The Connection Game
May 22, 2024Entering Their World – Playing the Connection Game
We have 5 grandkids. They are the light of our life. At the moment they range from ages 7 – 1, three boys and two girls. The grandkids and I play a lot. We wrestle and go on adventures in the house and in the yard. I chase after them, and they chase after me. There is a game each of them likes to play. The youngest is in the peak-a-boo stage. The 2-year-old wants us to chase him. Both of the 5-year-olds want me to be the horse and to ride them around the house going on adventures. The 7-year-old wants to play sports. In one way or another all of these actions are parts of the connection game. The connection game is the collection of activities you do with someone that builds trust, joy, and confidence.
One of the 5-year-old has asked the same question the last few times we have visited, “Buck, can we play the dinosaur game?” It’s a game I started with her brother a few years ago. We put some dinosaurs on a box top and push them around the house to do different adventures. We’ve been to Disney World, the beach, the mountains, and other places, all in the confines of their house. I was the horse, and he was riding. She wanted to do the same. The brother, now 7-year-old, wants we to shoot hoops. His game has changed as he grows. The other day one of the 5-year-olds paid me what may be the ultimate compliment. She came up to me and said, “Buck, come sit on the sofa and let’s talk.” She officially invited me into her world. It was a hilarious conversation. It didn’t last long - but it mattered. Somehow, I had done something that made her think I could be trusted. It’s not about what we do, it is about doing “it” together and creating an adventure.

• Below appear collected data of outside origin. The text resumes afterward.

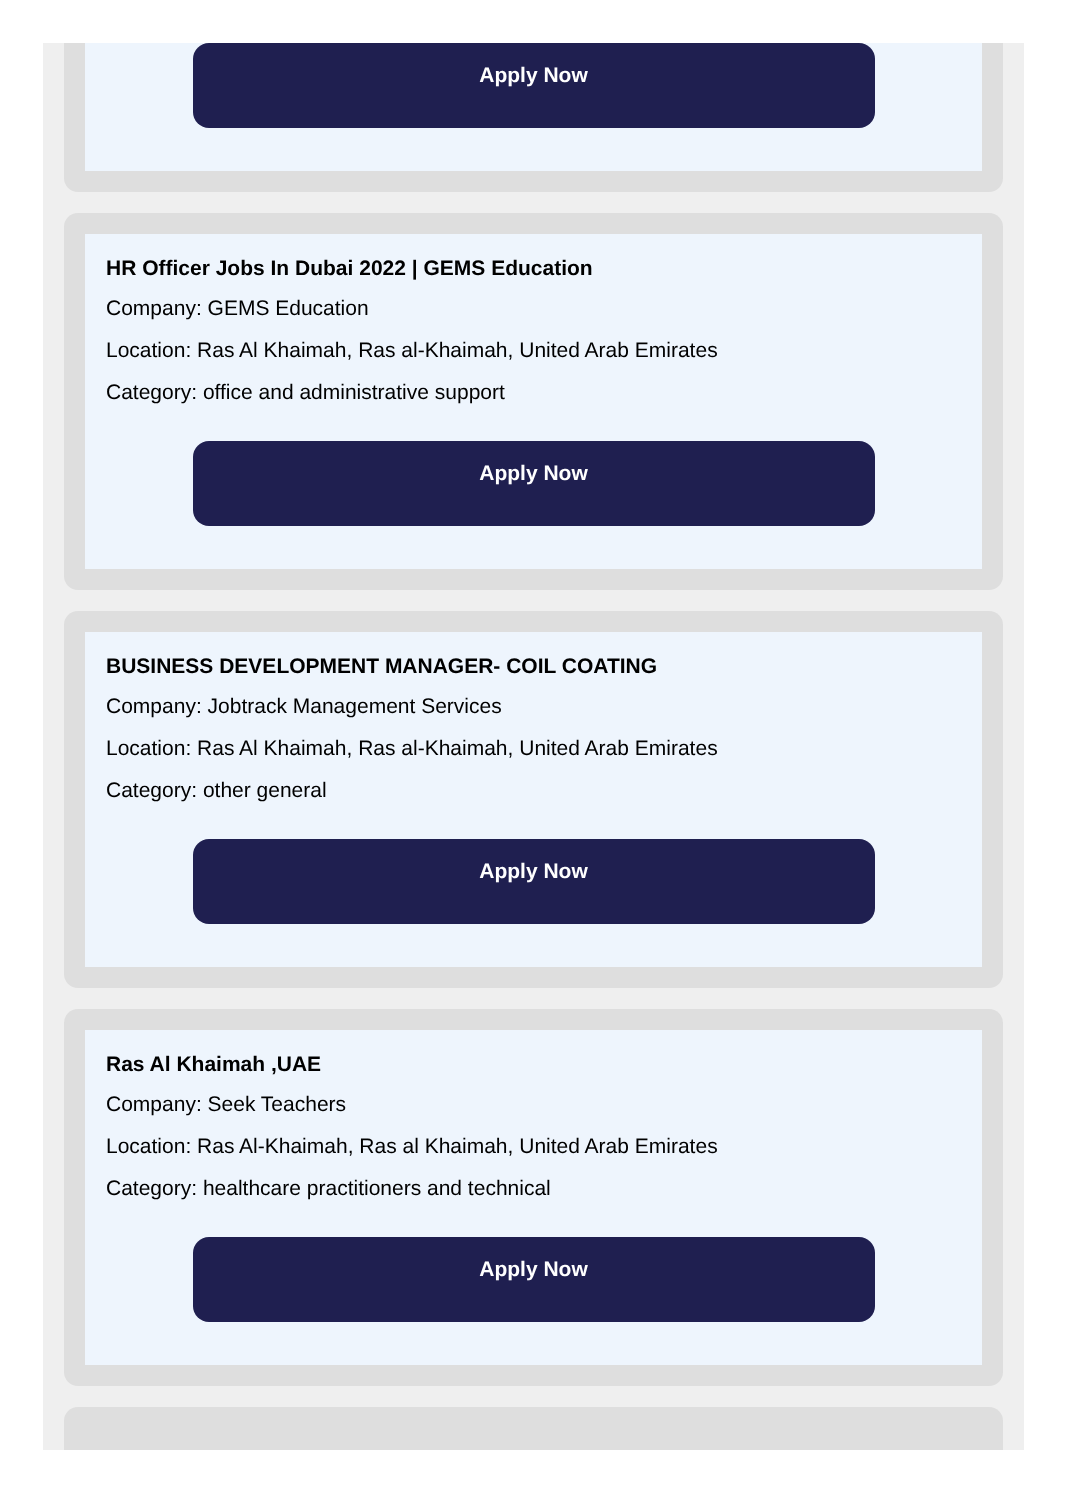Apply Now
HR Officer Jobs In Dubai 2022 | GEMS Education
Company: GEMS Education
Location: Ras Al Khaimah, Ras al-Khaimah, United Arab Emirates
Category: office and administrative support
Apply Now
BUSINESS DEVELOPMENT MANAGER- COIL COATING
Company: Jobtrack Management Services
Location: Ras Al Khaimah, Ras al-Khaimah, United Arab Emirates
Category: other general
Apply Now
Ras Al Khaimah ,UAE
Company: Seek Teachers
Location: Ras Al-Khaimah, Ras al Khaimah, United Arab Emirates
Category: healthcare practitioners and technical
Apply Now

The workplace has connection games just like families. Ultimately, here’s the question everyone on your team is asking about you, “Do you care enough about me to enter my world, to get to know who I am and what makes me tick? Are you willing to play the connection game with me?” If you want your people to emotionally invest in what they do every day and what your organization does, play the connection game with them. They don’t magically show up motivated to work every day. You have to invite them to go on the adventure. In fact, if you don’t enter their world and get to know who they are, they will not emotionally invest in the work they do every day. It’s that simple – and it’s not an option. The connection game is the way you gain the credibility that makes people want to show up and invest their time to help the organization grow.